▸ The data
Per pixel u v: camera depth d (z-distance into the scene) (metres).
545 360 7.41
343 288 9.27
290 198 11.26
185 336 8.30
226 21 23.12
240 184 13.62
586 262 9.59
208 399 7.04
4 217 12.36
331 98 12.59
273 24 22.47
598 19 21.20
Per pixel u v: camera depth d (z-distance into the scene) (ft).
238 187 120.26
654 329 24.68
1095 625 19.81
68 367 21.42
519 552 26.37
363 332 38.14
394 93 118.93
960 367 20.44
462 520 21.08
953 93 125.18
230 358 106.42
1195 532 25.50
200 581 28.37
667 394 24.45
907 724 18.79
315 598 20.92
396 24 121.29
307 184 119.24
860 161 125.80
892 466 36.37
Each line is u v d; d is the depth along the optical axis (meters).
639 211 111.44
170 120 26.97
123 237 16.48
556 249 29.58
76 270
* * *
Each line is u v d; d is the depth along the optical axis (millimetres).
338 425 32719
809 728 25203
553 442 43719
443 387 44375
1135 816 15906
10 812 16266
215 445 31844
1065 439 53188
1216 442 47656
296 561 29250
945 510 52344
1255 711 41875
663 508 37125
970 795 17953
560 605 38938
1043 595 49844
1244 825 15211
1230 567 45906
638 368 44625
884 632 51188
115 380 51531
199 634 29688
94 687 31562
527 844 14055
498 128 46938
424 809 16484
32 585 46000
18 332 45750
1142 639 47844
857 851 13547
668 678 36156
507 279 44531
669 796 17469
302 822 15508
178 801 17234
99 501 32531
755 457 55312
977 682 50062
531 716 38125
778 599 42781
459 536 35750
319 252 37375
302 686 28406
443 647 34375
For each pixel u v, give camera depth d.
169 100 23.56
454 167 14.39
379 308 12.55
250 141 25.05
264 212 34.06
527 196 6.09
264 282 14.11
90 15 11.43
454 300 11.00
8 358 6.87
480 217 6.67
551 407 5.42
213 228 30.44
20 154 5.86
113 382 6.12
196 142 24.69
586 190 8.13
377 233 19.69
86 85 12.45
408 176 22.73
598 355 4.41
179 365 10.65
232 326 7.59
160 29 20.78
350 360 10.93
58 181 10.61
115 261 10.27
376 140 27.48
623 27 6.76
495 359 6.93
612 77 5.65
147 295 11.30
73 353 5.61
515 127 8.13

▸ Task directions
The answer must be a single number: how many lines in the records above contain the word "along".

▸ Response
2